We’ve created an application in VS 2003 (MS7.1) using ProfUIS 2.88. We have just tried to run the application on windows 7, and it starts up as it should, but there are differences to the normal WindowsXP system that we currently use.


Our application is built as a dialog, with child dialogs inside multiple tab containers. With Windows 7 we have GUI updating issues, as some of the child dialogs dont redraw as they do on Windows XP.


The program is very large, so for now it’s not possible to send a stripped down version of the project. Could you clarify if certain redraw techniques are needed in Windows 7 that weren’t needed in Windows XP?


 


Thanks in advance


Carsten Panch Pedersen

Technical Support Apr 13, 2010 - 10:09 AM

The DWM subsystem (Desktop Window Manager), which is present both on Windows 7 and Windows Vista does not bring any repainting issue and even removed flickering you could see on Windows XP. The DWM/window glass based desktop is based on the background desktop surface which is processed by the running DWM.EXE process for adding effects like glass and shadows. The repainting issues of your dialogs can depend on one of the following:

1) Your dialogs do not have the WS_CLIPSIBLINGS|WS_CLIPCHILDREN styles. Please check these styles are present in all of your dialogs, including the main dialog. These styles should also be present in tab container windows.

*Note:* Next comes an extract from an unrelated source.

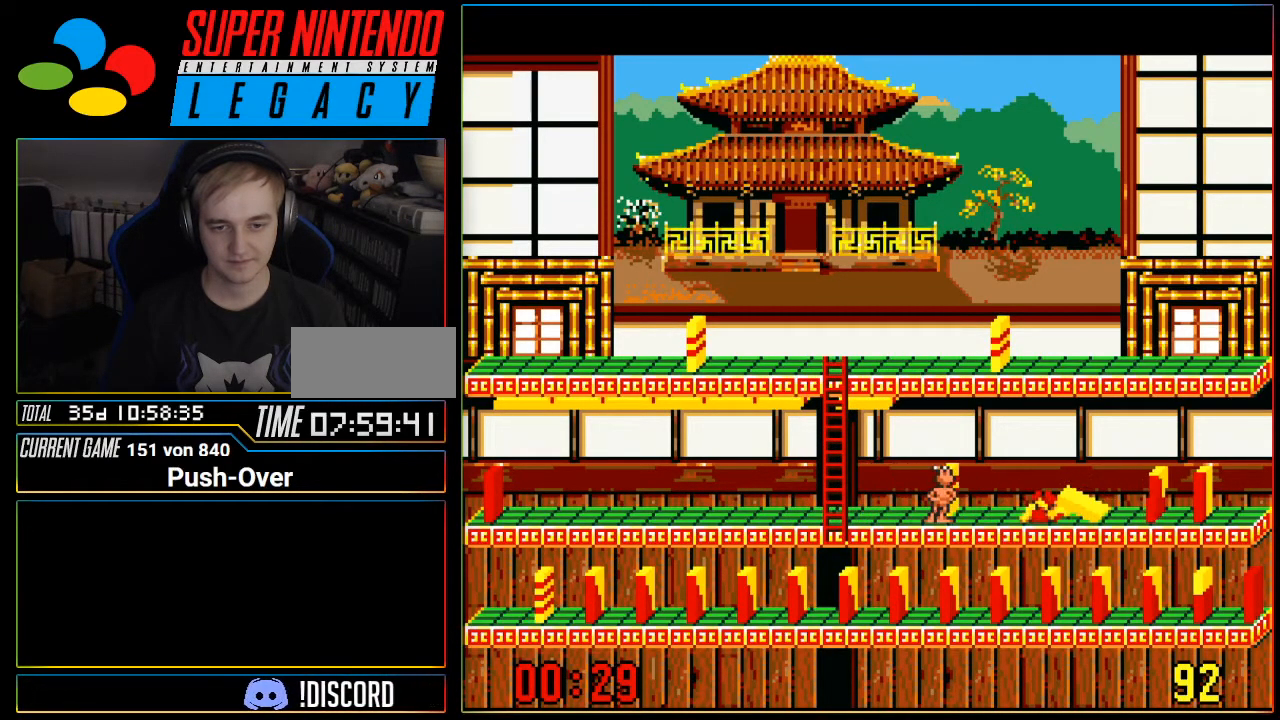
{"buttons": [], "events": [[234, "SELECT", "down"], [501, "SELECT", "up"]]}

2) You are using some hardware accelerated painting in some controls created inside some of your dialogs. If you need the hardware accelerated painting (3D or Video output), then please implement it in the standalone window which does only the hardware accelerated output, does not perform anything else and does not contain any child windows. For example, the AviFrames sample application plays video inside the scrollable container window. You can scale the video frame and the scroll bars will appear. The scrollable container window contains scroll bars and child window which is responsible for the video output. If you scroll the video frame, then the child video window is moved. That’s how the video scrolling is implemented in this sample application. The video player window does not perform anything but video frames painting. We tried to implement similar sample application and perform the video frame painting directly into the scrollable container window and we saw very funny trash and flicker effects on the screen.